Do MBAs Make Better Managers?
New Evidence Suggests the Degree May Be Overrated—and Could Even Be Hurting Workers
The MBA has become an increasingly popular credential in recent decades. In the U.S., the number of MBA degrees awarded annually has more than tripled from around 60,000 in the early 1980s to over 200,000 today. As a result, MBAs are now far more common in the corner office. In 1980, only about 14% of CEOs at large U.S. firms held a MBA. Today, that figure has climbed to nearly 40%.
But is this shift actually beneficial for companies, workers, and the economy as a whole? Tesla and SpaceX CEO Elon Musk, for one, has his doubts. "I think there might be too many MBAs running companies," Musk said in a 2020 interview with the Wall Street Journal. He argued that MBA-trained leaders often focus too heavily on the financial side of the business, at the expense of understanding and improving the actual products and services a company provides.
A clever study by economists Daron Acemoglu, Alex He, and Daniel le Maire provides compelling evidence that Musk may be onto something.

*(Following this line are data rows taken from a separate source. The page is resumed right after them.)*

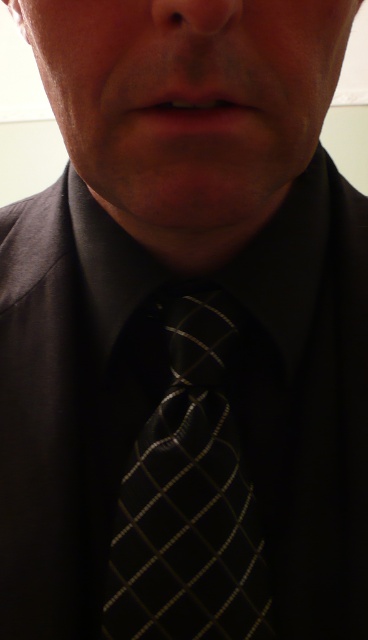
Question: Is the position of matte black tie at center more distant than that of matte skin nose at center?

Choices:
 (A) no
 (B) yes

Answer: (B)

Question: Can you confirm if matte black tie at center is positioned above matte skin nose at center?

Choices:
 (A) no
 (B) yes

Answer: (B)

Question: Which point is closer to the camera taking this photo?

Choices:
 (A) (54, 138)
 (B) (161, 4)

Answer: (B)

Question: Which of these objects is positioned farthest from the matte skin nose at center?

Choices:
 (A) black textured tie at center
 (B) matte black tie at center

Answer: (B)

Question: Among these objects, which one is farthest from the camera?

Choices:
 (A) matte black tie at center
 (B) black textured tie at center
 (C) matte skin nose at center

Answer: (A)

Question: Does black textured tie at center come behind matte black tie at center?

Choices:
 (A) yes
 (B) no

Answer: (B)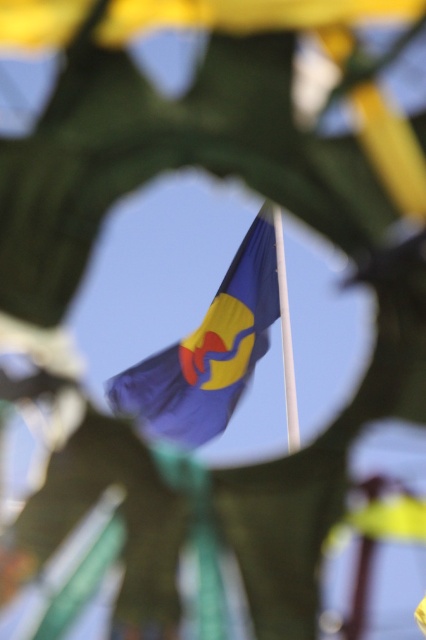
Does blue fabric flag at center appear over white smooth pole at center?

Correct, blue fabric flag at center is located above white smooth pole at center.

Who is positioned more to the right, blue fabric flag at center or white smooth pole at center?

white smooth pole at center

Where is `blue fabric flag at center`? The width and height of the screenshot is (426, 640). blue fabric flag at center is located at coordinates (218, 349).

The image size is (426, 640). In order to click on blue fabric flag at center in this screenshot , I will do `click(218, 349)`.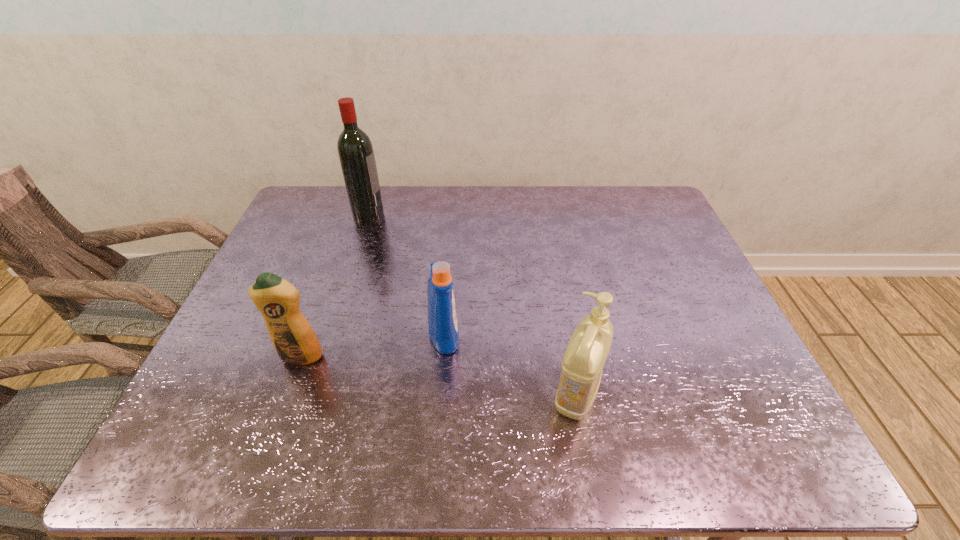
You are a GUI agent. You are given a task and a screenshot of the screen. Output one action in this format:
    pyautogui.click(x=<x>, y=<y>)
    Task: Click on the object present at the near edge
    This screenshot has height=540, width=960.
    Given the screenshot: What is the action you would take?
    pyautogui.click(x=582, y=365)

Where is `object located in the left edge section of the desktop`? object located in the left edge section of the desktop is located at coordinates (292, 336).

In the image, there is a desktop. Identify the location of vacant space at the far edge. (609, 195).

Image resolution: width=960 pixels, height=540 pixels. I want to click on vacant space at the near edge of the desktop, so click(x=312, y=440).

In the image, there is a desktop. Where is `blank space at the left edge`? This screenshot has height=540, width=960. blank space at the left edge is located at coordinates (233, 358).

At what (x,y) coordinates should I click in order to perform the action: click on vacant space at the right edge. Please return your answer as a coordinate pair (x, y). Looking at the image, I should click on tap(757, 386).

In the image, there is a desktop. Where is `vacant space at the far left corner`? The image size is (960, 540). vacant space at the far left corner is located at coordinates (334, 209).

In the image, there is a desktop. Where is `vacant space at the near right corner`? vacant space at the near right corner is located at coordinates (728, 443).

Find the location of a particular element. This screenshot has width=960, height=540. free point between the wine bottle and the rightmost detergent is located at coordinates (472, 305).

Image resolution: width=960 pixels, height=540 pixels. What are the coordinates of `free space between the rightmost detergent and the second detergent from right to left` in the screenshot? It's located at (511, 364).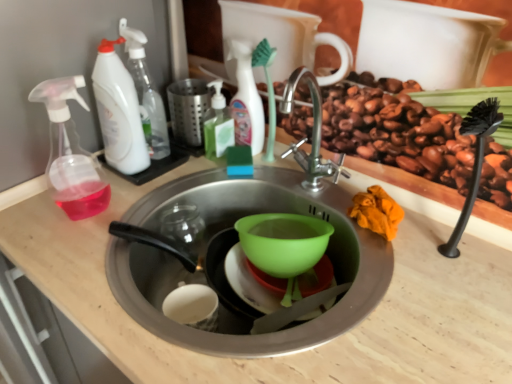
The width and height of the screenshot is (512, 384). What are the coordinates of `free area behind transparent plastic spray bottle at left` in the screenshot? It's located at (134, 176).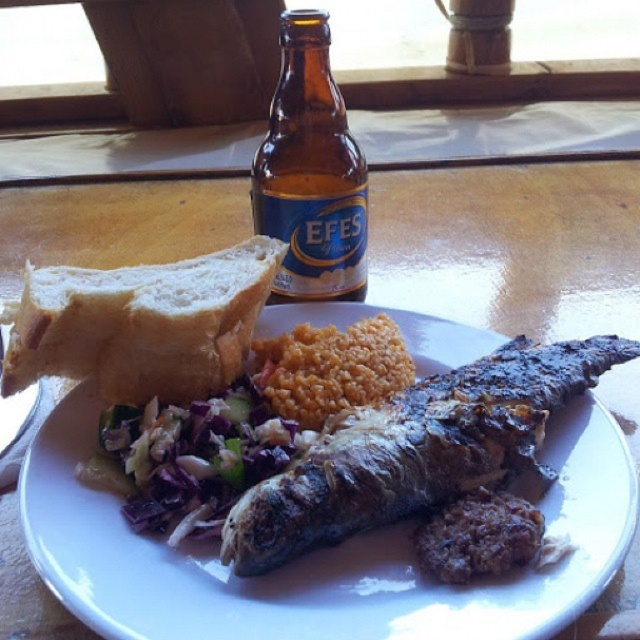
You are a food critic evaluating the arrangement of the meal. The white ceramic plate at center and shredded purple cabbage at center are part of the dish. Based on their positions, which item is placed higher on the plate?

The shredded purple cabbage at center is higher than the white ceramic plate at center because the plate is below the cabbage.

You are a chef arranging a meal on a white ceramic plate at center. You want to add more shredded purple cabbage at center without making it overflow. What should you do?

The white ceramic plate at center is much taller than the shredded purple cabbage at center, so you can add more shredded purple cabbage at center without causing overflow since the plate has sufficient vertical space.

You are a chef arranging a meal on a white ceramic plate at center. You want to place a white soft bread at upper left on the table without overlapping the plate. Can you fit it there based on their sizes?

The white ceramic plate at center is wider than the white soft bread at upper left, so there should be enough space to place the white soft bread at upper left on the table without overlapping the plate.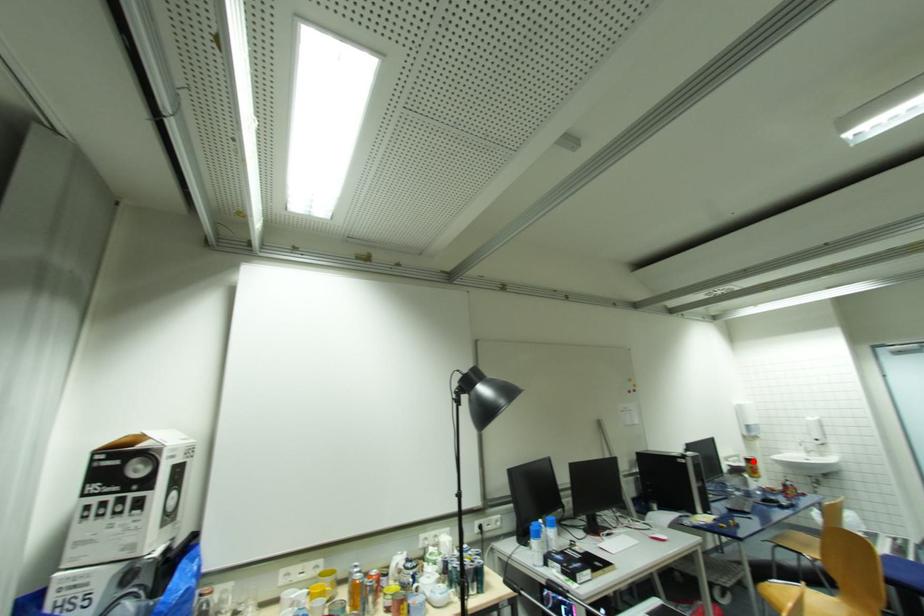
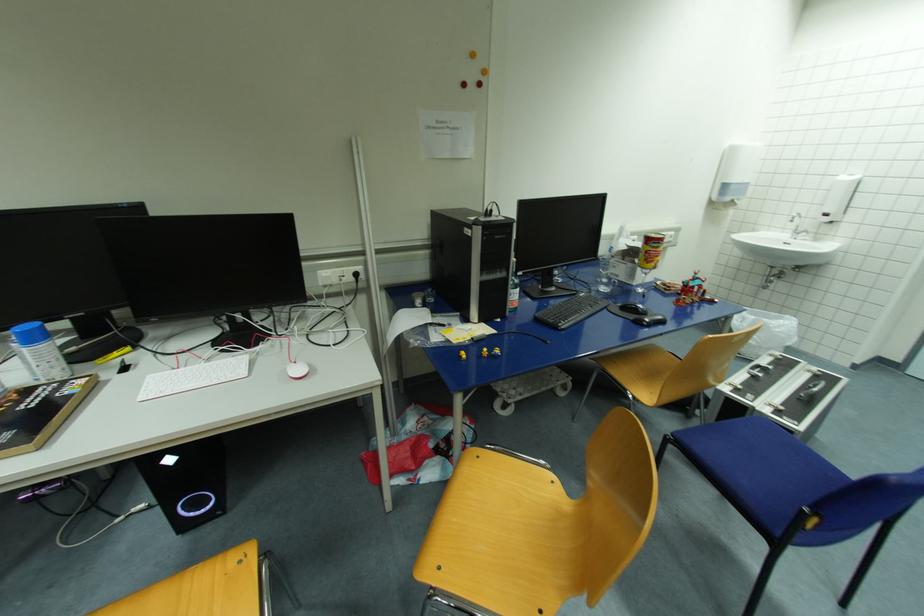
In the second image, find the point that corresponds to the highlighted location in the first image.

(653, 241)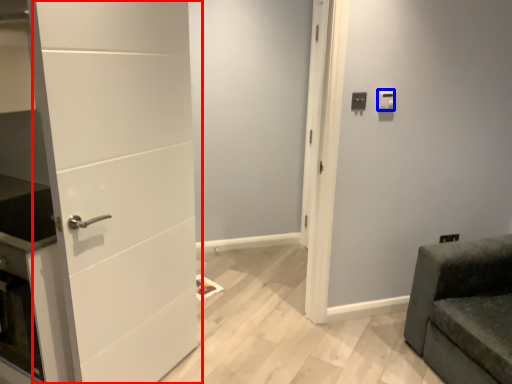
Question: Which object appears farthest to the camera in this image, door (highlighted by a red box) or light switch (highlighted by a blue box)?

Choices:
 (A) door
 (B) light switch

Answer: (B)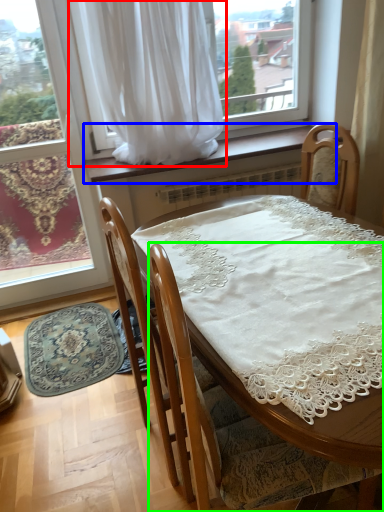
Question: Based on their relative distances, which object is nearer to curtain (highlighted by a red box)? Choose from window sill (highlighted by a blue box) and chair (highlighted by a green box).

Choices:
 (A) window sill
 (B) chair

Answer: (A)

The researchers analyzed detailed data from both U.S. and Danish companies, focusing specifically on firms that transitioned from non-MBA to MBA leadership. To identify the causal impact of having an MBA in the corner office, the trio employed a range of creative techniques to isolate the effect of MBA leadership from potential confounding variables. For instance, they looked at CEO changes prompted by retirements or deaths, where the incoming leader's MBA status was plausibly unrelated to the company's prior performance.
The researchers found that transitioning to an MBA CEO had little impact on sales, productivity, employment, or investment. But workers' fortunes changed markedly. Within five years of the leadership change, employees' wages fell by an average of 6% in the U.S. and 3% in Denmark, while labor's overall share of company earnings declined by 5 percentage points in the U.S. and 3 points in Denmark. The researchers estimate that the proliferation of MBA-trained leaders has likely contributed to wage stagnation and the declining labor share in the U.S., accounting for around 16% of the decline in labor share of national income and 15% of the slowdown in wage growth since 1980.
MBA-led firms were more successful in generating earnings—they were about 1.5 percentage points more profitable in terms of return on assets. But rather than being reinvested or shared with workers, the extra profits were largely funneled to shareholders through increased dividends and buybacks.
The authors went on to examine how MBA CEOs differed from their non-MBA peers in their responses to shifting business conditions. Zeroing in on Danish exporters, they found that when firms experienced one-time boosts in overseas sales, non-MBA leaders tended to share the resulting gains with employees. On average, a 10% increase in a company's value added per worker translated into a 1.7% bump in worker pay. By contrast, under MBA leadership, such rewards were more likely to be passed on to shareholders.
The researchers also analyzed the language companies used in the “Management Discussion and Analysis” section of their annual reports. Using textual analysis techniques, they found that firms led by MBAs became significantly more likely to emphasize cost-cutting, efficiency, and "shareholder value," while reducing references to employees.
This interesting study has two big implications. First, it provides more evidence for the pressing need to rethink business school education, challenging entrenched ideas like considering labor as just another input. Second, it supports the view of Musk and many others about the perils of managing via financial abstractions and cookie-cutter recipes, often developed by HQ staffers detached from marketplace realities. I’ve written about the damage of this managerialist mindset has done at GM and 3M. A whole mini-literature has recently emerged on Boeing (see here, here, or here).
As Peter Drucker once quipped: "Management is doing things right; leadership is doing the right things." Ultimately, doing right by a company means recognizing that its health depends on more than financial metrics like ROI and IRR. Long-term success is powered by people—and fostering an environment where they can do their best work. No MBA required.